哪個十六七歲的少年取得這么大的成就不嘚瑟?
都是小毛病。
大義上他只要站得住,都沒有問題。
易飛把煙點上,“爺爺,你還說你沒有眼錢?恐怕我拉屎放屁,您老人家都了如指掌。”
他很少在公共場合吸煙。
也就和江懷東他們喝酒,或在家里想問題時,偶爾抽煙。
這都知道。
他們還有什么不知道的?
不知道有多少眼睛盯著自己呢。
易飛也無所謂。
他又沒有做違背良心的事。
監視就監視吧。
陳爺爺也說得對,自己在臨東搞風搞浪,怎么可能不引起關注。
不過。
如果某個人做得太過分了,偷偷讓他吃點苦頭也不是可以。
自己又不知道他的身份。
無所謂是無所謂。
總是有點讓人心理不舒服。
陳文杰說道:“你在臨東鬧那么大動靜,不少事并不符合現在的國情,怎么可能放任不管,現在你的身份又經較復雜,你也別介懷,又沒有惡意,這一年來,你想做什么,不也沒人阻攔你?我實話告訴你,領導對你還是充滿期待的,放任你,是為了給你最多的自由,真給你套上韁繩,估計就是另一番景象了。”
這小子真有想法。
從自己得到的照片看,那些工廠真不錯。
不但是環境好。
還有工人的精氣神。
這就是所謂的科學管理吧。
他還特能利用手里的資源。
熱水器的生產線都沒有,但不影響他賣的風聲水起。
甚至帶動了幾家國營企業的發展。
臨東精密機械廠都快成了他的生產車間了。
易飛說道:“我也沒做啥出格的事啊。”
啥叫出格的事。
現在誰都解釋不清楚,就看相關部門的想法了。
他本就一直就在法規的邊緣跳舞。
相關部門定性為出格,那就真的就是出格。
“沒出格的事?那看怎么理解。”
陳文杰說道:“囤積貨物、合并服裝廠、收購青江那些企業、承包過程中,好的設備、好的人才集中,嚴格來說,這些都算出格的事,你以為一個關云濤就真的能做主,東江省府真能睜只閉只眼,他們雖然沒有明確得到上級的指令,但上級傳達的精神就是,改革嗎,不就是摸著石頭過河,步子大點也是可以的。易飛,你該怎么做怎么做,別懷疑這個懷疑那個,我說了,沒有惡意,當你真的遇到困難時,國家絕不會袖身旁觀。
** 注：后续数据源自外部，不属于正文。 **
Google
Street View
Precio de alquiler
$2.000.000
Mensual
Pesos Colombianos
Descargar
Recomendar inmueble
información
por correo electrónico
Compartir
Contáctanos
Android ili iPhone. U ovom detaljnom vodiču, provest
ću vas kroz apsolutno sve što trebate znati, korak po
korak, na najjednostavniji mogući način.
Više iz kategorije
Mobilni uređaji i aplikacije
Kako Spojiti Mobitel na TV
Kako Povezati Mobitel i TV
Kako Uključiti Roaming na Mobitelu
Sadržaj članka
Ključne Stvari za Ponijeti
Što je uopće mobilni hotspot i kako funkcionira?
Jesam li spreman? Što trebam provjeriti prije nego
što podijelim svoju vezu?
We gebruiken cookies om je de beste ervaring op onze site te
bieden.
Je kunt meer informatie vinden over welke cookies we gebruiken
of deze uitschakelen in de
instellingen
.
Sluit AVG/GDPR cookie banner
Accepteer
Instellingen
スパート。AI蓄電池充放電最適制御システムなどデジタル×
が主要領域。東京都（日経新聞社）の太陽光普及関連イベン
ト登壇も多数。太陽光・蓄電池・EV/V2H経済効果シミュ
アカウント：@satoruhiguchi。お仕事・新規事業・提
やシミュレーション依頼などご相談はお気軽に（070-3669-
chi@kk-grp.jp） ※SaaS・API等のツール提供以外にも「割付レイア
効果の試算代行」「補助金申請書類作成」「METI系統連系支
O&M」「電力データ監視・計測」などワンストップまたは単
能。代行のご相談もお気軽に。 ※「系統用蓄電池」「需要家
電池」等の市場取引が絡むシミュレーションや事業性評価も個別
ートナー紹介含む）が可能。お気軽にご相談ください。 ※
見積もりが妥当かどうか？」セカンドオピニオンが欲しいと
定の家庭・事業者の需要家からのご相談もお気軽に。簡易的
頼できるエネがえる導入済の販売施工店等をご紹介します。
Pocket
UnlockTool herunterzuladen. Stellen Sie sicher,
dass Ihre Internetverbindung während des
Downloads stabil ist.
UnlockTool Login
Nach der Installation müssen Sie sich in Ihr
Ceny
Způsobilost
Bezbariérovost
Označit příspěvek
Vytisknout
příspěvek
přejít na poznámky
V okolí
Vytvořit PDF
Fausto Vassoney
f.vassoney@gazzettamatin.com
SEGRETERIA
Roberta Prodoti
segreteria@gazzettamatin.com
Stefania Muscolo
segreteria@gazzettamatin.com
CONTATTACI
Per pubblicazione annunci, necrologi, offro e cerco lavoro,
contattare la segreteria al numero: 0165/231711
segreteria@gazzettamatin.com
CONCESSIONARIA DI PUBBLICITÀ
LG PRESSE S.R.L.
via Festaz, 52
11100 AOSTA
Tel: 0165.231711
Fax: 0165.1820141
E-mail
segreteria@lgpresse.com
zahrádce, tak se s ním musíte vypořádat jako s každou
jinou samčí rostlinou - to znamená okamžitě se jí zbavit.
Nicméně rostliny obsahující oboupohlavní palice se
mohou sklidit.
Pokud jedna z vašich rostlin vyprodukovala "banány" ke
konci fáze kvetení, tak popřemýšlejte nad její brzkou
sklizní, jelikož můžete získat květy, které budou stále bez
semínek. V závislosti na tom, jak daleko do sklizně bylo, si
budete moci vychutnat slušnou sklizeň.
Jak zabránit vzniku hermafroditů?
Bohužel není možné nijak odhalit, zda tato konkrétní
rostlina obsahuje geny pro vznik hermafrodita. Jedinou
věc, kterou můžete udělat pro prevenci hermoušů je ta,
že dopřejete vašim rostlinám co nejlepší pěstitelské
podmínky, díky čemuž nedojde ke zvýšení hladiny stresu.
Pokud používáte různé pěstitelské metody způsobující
”
這小家伙可別犯軸。
回去查這個查那個。
搞得大家都下不了臺。
那自己的一片好心,當真做了壞事。
“爺爺,放心吧,我又不是真的小孩。”
易飛說道:“現在看來,我爸爸、媽媽的情況,大家也都很了解了。”
媽媽不說了。
知道的人太多了。
帝都的人也不可不知道。
爸爸也兩次去臨東,也沒有刻意的隱瞞,想來知道的人也不少。
晨晨就住在家里。
臨東的人都知道她是自己的親妹妹。
別說有眼線盯著自己,就算沒有,實際情況也能傳到帝都。
“該知道的都知道。”
陳文杰說道:“你爸爸也沒想隱瞞啊,他前段時間去帝都學習,我請他吃飯,席間還談起了你,振光很為你驕傲。樂寧說,你爸也來了,還在深市,是真的吧。”
振光和易飛的關系是沒問題的。
總不能父子相認,就讓易飛放棄麗飛公司吧。
國家的也并沒有正式的法律條文不允許高干子女經商,只是出了相關的規定。
振光和易飛媽媽的關系才是問題。
將來怎么著,就很難講了。
苗惠昕是新國人,而肖振光又在警務系統。
陳文杰有些擔心,將來因為這事,可能會影響到易飛。
他肯定很希望爸爸、媽媽在一起。
遲小薇犧牲,苗惠昕離婚,他們又有易飛這個兒子。
重新走到一起的可能性很大。
肖振光這次過來,恐怕不僅僅是參加樂寧的婚禮或來見見兒子這么簡單吧。
他想見兒子,直接去臨東多好啊。